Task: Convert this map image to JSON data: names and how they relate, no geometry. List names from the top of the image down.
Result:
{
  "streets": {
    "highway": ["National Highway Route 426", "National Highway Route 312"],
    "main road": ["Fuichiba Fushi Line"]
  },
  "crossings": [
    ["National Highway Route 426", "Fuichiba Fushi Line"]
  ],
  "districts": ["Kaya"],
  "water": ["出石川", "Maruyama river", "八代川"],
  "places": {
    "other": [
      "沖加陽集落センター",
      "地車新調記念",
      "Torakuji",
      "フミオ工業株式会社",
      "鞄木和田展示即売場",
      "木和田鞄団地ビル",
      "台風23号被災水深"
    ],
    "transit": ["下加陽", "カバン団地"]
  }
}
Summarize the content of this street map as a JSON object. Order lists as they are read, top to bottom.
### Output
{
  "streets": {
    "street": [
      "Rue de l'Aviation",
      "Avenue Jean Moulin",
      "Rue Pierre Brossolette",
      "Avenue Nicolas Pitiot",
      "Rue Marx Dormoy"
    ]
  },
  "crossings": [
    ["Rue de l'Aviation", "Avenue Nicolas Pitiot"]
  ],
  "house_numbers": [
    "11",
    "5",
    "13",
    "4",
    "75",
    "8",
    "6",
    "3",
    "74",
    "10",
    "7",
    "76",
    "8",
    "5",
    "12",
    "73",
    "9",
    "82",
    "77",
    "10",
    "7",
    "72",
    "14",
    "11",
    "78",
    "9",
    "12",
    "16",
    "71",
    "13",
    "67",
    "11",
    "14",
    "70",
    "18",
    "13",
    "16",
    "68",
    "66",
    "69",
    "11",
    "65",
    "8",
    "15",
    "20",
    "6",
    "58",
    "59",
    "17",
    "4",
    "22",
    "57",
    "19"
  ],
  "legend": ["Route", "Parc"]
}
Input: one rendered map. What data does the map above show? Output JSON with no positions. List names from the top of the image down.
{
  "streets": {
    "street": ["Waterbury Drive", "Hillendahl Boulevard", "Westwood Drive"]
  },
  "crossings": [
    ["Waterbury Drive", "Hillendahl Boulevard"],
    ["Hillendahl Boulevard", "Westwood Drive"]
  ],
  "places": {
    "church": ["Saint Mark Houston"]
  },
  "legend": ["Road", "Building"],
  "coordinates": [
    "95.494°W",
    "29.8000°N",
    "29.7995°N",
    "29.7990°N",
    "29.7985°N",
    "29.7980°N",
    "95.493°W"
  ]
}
——————————
What you need to do →
The reply should consist of the full listing, copied exactly.

Solution for this problem →
Task: Convert this map image to JSON data: names and how they relate, no geometry. List names from the top of the image down.
Result:
{
  "streets": {
    "highway": ["National Highway Route 426", "National Highway Route 312"],
    "main road": ["Fuichiba Fushi Line"]
  },
  "crossings": [
    ["National Highway Route 426", "Fuichiba Fushi Line"]
  ],
  "districts": ["Kaya"],
  "water": ["出石川", "Maruyama river", "八代川"],
  "places": {
    "other": [
      "沖加陽集落センター",
      "地車新調記念",
      "Torakuji",
      "フミオ工業株式会社",
      "鞄木和田展示即売場",
      "木和田鞄団地ビル",
      "台風23号被災水深"
    ],
    "transit": ["下加陽", "カバン団地"]
  }
}
Summarize the content of this street map as a JSON object. Order lists as they are read, top to bottom.
### Output
{
  "streets": {
    "street": [
      "Rue de l'Aviation",
      "Avenue Jean Moulin",
      "Rue Pierre Brossolette",
      "Avenue Nicolas Pitiot",
      "Rue Marx Dormoy"
    ]
  },
  "crossings": [
    ["Rue de l'Aviation", "Avenue Nicolas Pitiot"]
  ],
  "house_numbers": [
    "11",
    "5",
    "13",
    "4",
    "75",
    "8",
    "6",
    "3",
    "74",
    "10",
    "7",
    "76",
    "8",
    "5",
    "12",
    "73",
    "9",
    "82",
    "77",
    "10",
    "7",
    "72",
    "14",
    "11",
    "78",
    "9",
    "12",
    "16",
    "71",
    "13",
    "67",
    "11",
    "14",
    "70",
    "18",
    "13",
    "16",
    "68",
    "66",
    "69",
    "11",
    "65",
    "8",
    "15",
    "20",
    "6",
    "58",
    "59",
    "17",
    "4",
    "22",
    "57",
    "19"
  ],
  "legend": ["Route", "Parc"]
}
Input: one rendered map. What data does the map above show? Output JSON with no positions. List names from the top of the image down.
{
  "streets": {
    "street": ["Waterbury Drive", "Hillendahl Boulevard", "Westwood Drive"]
  },
  "crossings": [
    ["Waterbury Drive", "Hillendahl Boulevard"],
    ["Hillendahl Boulevard", "Westwood Drive"]
  ],
  "places": {
    "church": ["Saint Mark Houston"]
  },
  "legend": ["Road", "Building"],
  "coordinates": [
    "95.494°W",
    "29.8000°N",
    "29.7995°N",
    "29.7990°N",
    "29.7985°N",
    "29.7980°N",
    "95.493°W"
  ]
}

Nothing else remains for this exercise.